Сильно осевшая в воде белая стройная шлюпка, почти
целиком закрытая зеленым брезентом, из-под которого на транце поднимается начищенный до блеска мотор, действительно выглядит очень красивой.
— Ну что ж, друзья, — говорю я своим товарищам, — вот и все готово. Можем отправляться. Пожелаем себе удачи — и в путь!
Мы крепко жмем руки провожающим и, напутствуемые добрыми пожеланиями, спускаемся с плота. Я последним занимаю свое место и смотрю на часы: без десяти одиннадцать.
Бонапарт сильно дергает пусковой ремень, мотор гудит, и шлюпка медленно разворачивается под огромной кормой кирпично-красной баржи. Быстро ширится полоса свинцово-серой воды, отделяющая нас от берега. Уменьшаются домики поселка с развешанными для просушки рыбачьими сетями. Еще несколько минут, и мы одни посреди просторов медленно текущей реки, на которых наша красавица лодка вдруг начинает казаться жалкой и ненадежной щепочкой!
Равномерно работающий мотор тянет нас со скоростью около десяти километров в час. Через полчаса такого хода Нижние Кресты почти скрываются из глаз. Только высокая дымящая труба ремонтной базы тоненькой черточкой еще видна на низком горизонте.
Солнце спряталось на севере за фантастическими нагромождениями белых, серых, розовых и багровых облаков. Там, где оно сейчас находится, пылает яркое зарево, от которого тянутся косые полосы огня.
В двухстах метрах — правый берег Колымы с редким лиственничным лесом и густым, сбегающим прямо к воде, кустарником. Левый берег — до него не менее шести-семи километров — еле виден. Он тоже топорщится щеткой лиственниц.
Необозримые пространства реки, по которой сейчас с легким шелестом катятся большие пологие волны с белыми гребешками, нагоняют чувство затерянности и одиночества. Даже самый молодой и жизнерадостный из нас, Куклин, и тот присмирел, кутаясь от ночной свежести в телогрейку, он крепко затягивается папироской. Бонапарт сосредоточен и угрюм. Таюрский, скрытый от меня брезентом, потихоньку мурлычет что-то минорное.
Небо понемногу заволакивается облаками; около часу ночи солнце окончательно прячется за плотной завесой туч. Временами накрапывает мелкий дождь.

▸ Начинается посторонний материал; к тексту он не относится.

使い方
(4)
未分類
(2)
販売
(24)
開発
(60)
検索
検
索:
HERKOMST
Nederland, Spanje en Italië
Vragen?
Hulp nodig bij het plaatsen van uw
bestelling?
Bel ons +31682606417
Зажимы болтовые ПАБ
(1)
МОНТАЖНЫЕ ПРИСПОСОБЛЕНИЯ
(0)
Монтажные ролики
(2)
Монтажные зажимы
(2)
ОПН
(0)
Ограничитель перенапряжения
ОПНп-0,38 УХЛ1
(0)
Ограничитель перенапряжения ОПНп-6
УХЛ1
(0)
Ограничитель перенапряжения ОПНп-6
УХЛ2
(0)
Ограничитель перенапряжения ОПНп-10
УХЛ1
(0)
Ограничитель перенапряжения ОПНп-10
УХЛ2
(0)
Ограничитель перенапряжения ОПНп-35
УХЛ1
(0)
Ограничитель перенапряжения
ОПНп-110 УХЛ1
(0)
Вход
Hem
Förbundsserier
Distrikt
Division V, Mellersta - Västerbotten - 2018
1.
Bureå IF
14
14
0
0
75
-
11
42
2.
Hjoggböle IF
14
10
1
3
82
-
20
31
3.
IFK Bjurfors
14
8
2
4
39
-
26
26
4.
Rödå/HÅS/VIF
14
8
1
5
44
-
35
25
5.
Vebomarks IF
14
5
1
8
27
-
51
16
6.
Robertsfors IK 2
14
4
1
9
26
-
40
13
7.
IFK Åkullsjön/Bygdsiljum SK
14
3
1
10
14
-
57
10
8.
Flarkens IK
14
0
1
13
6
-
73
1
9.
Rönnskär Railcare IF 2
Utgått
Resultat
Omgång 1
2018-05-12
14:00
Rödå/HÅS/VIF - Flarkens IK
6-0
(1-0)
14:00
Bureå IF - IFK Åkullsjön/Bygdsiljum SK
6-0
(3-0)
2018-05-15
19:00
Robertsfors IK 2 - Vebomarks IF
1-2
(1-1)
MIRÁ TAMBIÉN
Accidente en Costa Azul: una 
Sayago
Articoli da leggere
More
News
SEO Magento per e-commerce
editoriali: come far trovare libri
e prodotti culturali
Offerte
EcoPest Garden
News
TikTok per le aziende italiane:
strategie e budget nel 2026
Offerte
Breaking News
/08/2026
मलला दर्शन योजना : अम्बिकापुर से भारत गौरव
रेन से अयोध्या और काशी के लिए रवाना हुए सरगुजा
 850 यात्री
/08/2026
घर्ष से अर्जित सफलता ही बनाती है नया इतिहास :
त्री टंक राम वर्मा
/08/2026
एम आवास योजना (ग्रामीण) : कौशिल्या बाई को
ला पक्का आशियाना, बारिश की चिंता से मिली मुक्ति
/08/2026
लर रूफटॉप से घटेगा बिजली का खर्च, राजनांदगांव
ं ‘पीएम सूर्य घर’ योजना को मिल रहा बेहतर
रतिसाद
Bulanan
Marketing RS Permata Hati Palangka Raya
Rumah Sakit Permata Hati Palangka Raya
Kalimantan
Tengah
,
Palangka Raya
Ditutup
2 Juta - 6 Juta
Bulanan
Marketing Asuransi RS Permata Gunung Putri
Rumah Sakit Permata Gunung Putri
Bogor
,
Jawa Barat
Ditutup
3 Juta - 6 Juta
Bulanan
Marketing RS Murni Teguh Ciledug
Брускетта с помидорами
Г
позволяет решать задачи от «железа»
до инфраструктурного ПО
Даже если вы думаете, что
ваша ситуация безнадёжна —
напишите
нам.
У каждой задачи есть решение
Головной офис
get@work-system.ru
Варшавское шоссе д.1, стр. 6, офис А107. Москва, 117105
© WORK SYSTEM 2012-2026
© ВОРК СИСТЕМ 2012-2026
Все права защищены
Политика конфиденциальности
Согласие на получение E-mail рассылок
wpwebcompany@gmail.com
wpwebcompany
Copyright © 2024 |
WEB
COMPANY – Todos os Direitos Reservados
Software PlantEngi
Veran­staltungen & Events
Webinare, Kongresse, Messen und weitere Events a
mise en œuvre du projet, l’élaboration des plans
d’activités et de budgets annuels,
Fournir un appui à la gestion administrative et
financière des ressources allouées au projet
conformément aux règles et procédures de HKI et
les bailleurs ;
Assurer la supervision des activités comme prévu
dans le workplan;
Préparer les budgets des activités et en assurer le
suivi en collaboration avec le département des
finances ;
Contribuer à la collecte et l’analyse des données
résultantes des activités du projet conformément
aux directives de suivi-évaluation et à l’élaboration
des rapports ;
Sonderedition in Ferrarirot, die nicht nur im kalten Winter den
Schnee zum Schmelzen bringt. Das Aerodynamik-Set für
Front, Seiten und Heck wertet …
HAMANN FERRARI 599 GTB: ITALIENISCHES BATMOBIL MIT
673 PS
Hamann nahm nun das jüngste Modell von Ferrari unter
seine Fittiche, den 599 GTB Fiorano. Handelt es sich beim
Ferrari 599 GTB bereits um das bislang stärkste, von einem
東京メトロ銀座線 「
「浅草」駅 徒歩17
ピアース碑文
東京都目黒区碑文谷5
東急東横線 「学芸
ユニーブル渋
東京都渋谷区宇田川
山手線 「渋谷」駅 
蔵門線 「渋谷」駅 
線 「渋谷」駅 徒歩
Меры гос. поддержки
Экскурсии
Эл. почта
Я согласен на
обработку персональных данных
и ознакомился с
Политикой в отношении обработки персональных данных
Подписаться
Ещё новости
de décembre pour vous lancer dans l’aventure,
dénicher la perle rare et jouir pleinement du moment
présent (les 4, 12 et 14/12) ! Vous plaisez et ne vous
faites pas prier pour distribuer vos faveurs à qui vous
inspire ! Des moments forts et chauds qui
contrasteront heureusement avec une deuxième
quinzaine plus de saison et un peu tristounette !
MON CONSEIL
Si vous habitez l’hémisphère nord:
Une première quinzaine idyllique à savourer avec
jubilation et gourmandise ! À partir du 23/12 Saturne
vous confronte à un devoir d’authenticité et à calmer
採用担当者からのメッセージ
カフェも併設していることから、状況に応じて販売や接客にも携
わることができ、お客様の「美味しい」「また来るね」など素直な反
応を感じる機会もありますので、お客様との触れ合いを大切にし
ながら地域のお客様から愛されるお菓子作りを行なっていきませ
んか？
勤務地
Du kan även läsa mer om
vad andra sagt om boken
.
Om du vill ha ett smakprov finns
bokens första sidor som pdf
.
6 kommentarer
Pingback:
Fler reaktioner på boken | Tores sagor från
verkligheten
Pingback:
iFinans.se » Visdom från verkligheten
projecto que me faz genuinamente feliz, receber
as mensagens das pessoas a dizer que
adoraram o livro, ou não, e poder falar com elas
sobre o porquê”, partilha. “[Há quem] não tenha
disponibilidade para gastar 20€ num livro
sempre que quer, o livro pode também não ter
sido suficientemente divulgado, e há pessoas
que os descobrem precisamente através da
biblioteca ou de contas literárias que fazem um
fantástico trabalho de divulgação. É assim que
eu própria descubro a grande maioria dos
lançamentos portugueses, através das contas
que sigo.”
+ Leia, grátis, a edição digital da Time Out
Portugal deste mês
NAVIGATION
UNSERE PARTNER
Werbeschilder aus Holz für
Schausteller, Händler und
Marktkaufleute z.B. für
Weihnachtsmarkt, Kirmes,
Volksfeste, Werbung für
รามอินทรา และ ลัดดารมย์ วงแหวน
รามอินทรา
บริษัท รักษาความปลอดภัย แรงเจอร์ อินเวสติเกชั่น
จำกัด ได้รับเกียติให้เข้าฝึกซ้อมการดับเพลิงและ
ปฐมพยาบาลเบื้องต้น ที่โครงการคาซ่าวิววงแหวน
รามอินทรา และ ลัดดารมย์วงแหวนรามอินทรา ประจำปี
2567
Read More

Легкий до сих пор южный ветер теперь свежеет. Шлюпка взбирается на волну; вдоль бортов летят пенистые брызги.
Бонапарт направляет лодку ближе к берегу; теперь мы плывем не больше чем в двадцати метрах от него. Здесь слабее ветер и меньше качает, хотя все-таки холодно. Термометр показывает тринадцать градусов.